Valanghe: e non si dica che non si sa!

di Luciano Caveri

Confesso le mie colpe: da ragazzino, con gli sci normali di una volta, senza casco e con attrezzature per nulla tecniche capitava di andare a finire - magari con qualche amico più in gamba - in neve fresca. Non avevamo nessuna particolare competenza in merito e all'epoca non c'erano "bollettini valanghe" ed informazioni meteo precise e neppure attrezzature come l'"Arva" per darsi qualche sicurezza in più. Il pericolo di valanghe esisteva, ma avevamo molte ragioni per non prenderlo del tutto sul serio per semplici ragione: autoctoni e villeggianti - uniti dal destino di sciare in compagnia, che è una cosa bellissima - eravamo fondamentalmente degli ignoranti. Non che fossimo totalmente digiuni: il fuoripista vero e proprio, quello spaziando dappertutto, lo facevamo su neve trasformata, cioè dura, in periodo primaverile. Sapevamo - come regola ferrea - che appena faceva troppo caldo si smetteva di andare in certe zone.
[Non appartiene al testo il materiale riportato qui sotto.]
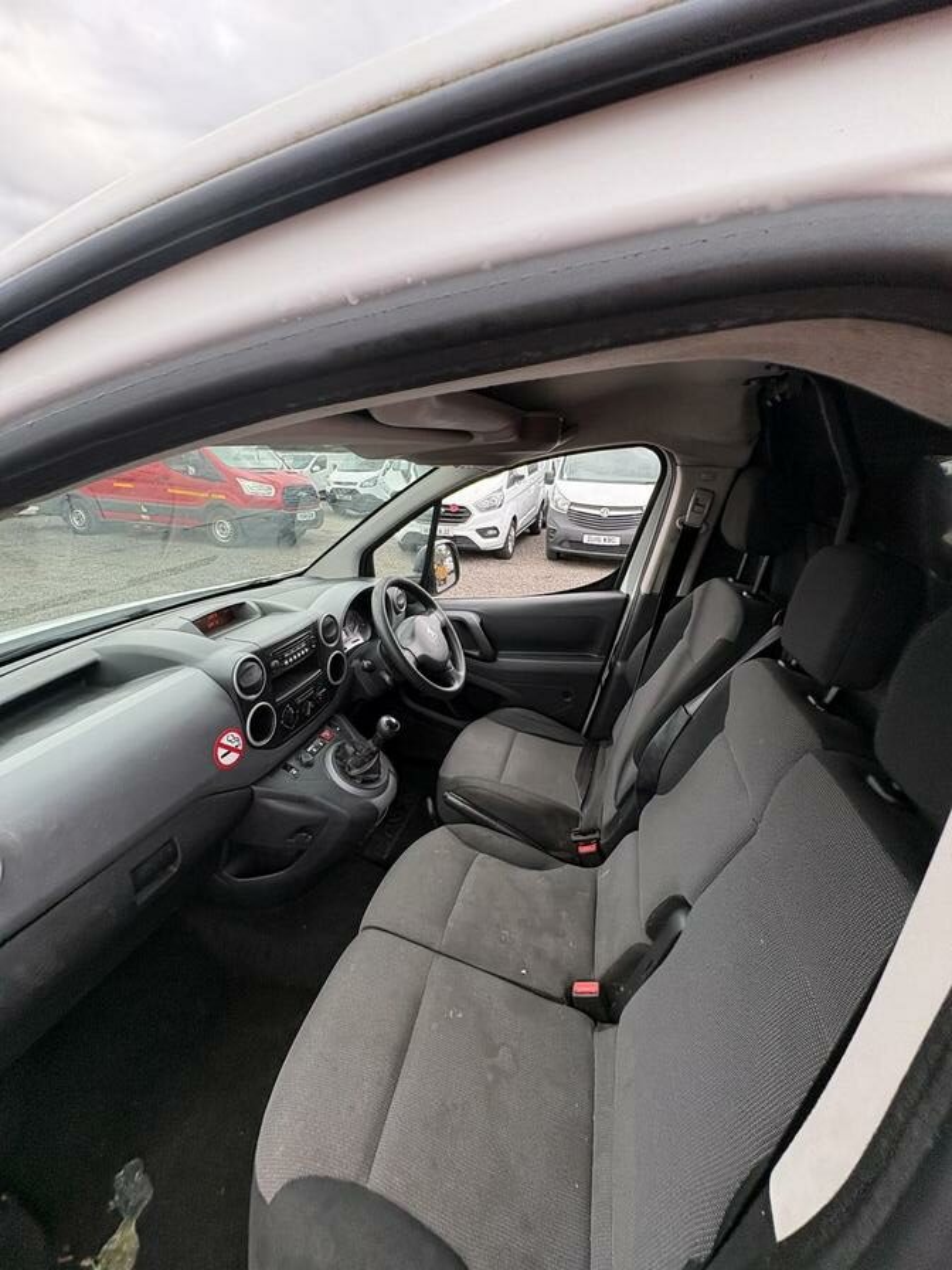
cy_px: 635
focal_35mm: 14
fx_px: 513
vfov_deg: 102.1
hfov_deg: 85.7
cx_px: 476
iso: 64
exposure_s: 1/179
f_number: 2.2
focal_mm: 2.22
Va aggiunto che, con certe scene viste da cronista e poi per mia informazione con esperti del settore, fattisi anche loro sempre più competenti perché sono stati fatti negli studi sulle valanghe passi da gigante, mi sono nel tempo reso conto di quanto possa essere facile, persino banale, morire sotto la neve.
Ho assistito a scene strazianti, in cui alla fine a colpirti non era solo la morte - che è sempre una brutta cosa - quanto la stupidità dell'evento, perché anche la morte può essere banale e non esiste nessuna "bella morte" sotto il manto nevoso. Specie se non si muore solo per propria responsabilità di essere nel posto giusto nel momento sbagliato, ma esiste - come dimostra ormai ampia giurisprudenza - una responsabilità di chi a monte ha staccato la massa nevosa o, peggio ancora, imperizia da parte del professionista della montagna che ti ha portato dove il grado di rischio risultava eccessivo. Oggi la vasta consapevolezza della pericolosità e le notevoli informazioni dettagliate sullo stato della neve fanno sì che non esista più alcun alibi. Chi muore sotto la neve lo fa compiendo, tranne rarissimi casi, un errore di valutazione ed il paradosso è che esista ancora una specie di sicumera, che spinge qualcuno a sottovalutare l’intrinseco grado di rischio. Come se ci si affidasse più al proprio istinto («a me non potrà mai capitare»), che ad una ragionevolezza di approccio. La storia dell'alpinismo, fratello maggiore degli sport della neve, è piena di storie analoghe e lì l'aspetto eroico, quasi epico, della competente del rischio come elemento di nobiltà di uno sport estremo aveva un suo aspetto teorizzato e quasi mistico. Troppi morti lo hanno testimoniato anche in Valle d’Aosta. Per fortuna oggi non si ragiona più così ed a maggior ragione, per la sua diffusione, dovrebbe valere per lo sci fuoripista, che non ha nulla a che fare con quello sci estremo, oggi in parte interpretato da coloro che praticano il "freeride", di cui si trovano filmati adrenalinici su "YouTube", che rendono ridicole le nostre sciatine fuoripista. Ma il divertimento anche con elevata componente di rischio non può essere mai mischiato con l’eccesso di confidenza e persino l'atteggiamento da spacconi di chi pensa appunto che superare i limiti - magari con una bella ripresa con la "GoPro" - sia un valore. Non lo è mai, specie quando rischi di finire in una bara, mettendo a rischio la vita di altri, come può avvenire per una valanga che si stacca o per un soccorritore che rischia di morire per salvare la tua ghirba o per recuperare il tuo cadavere.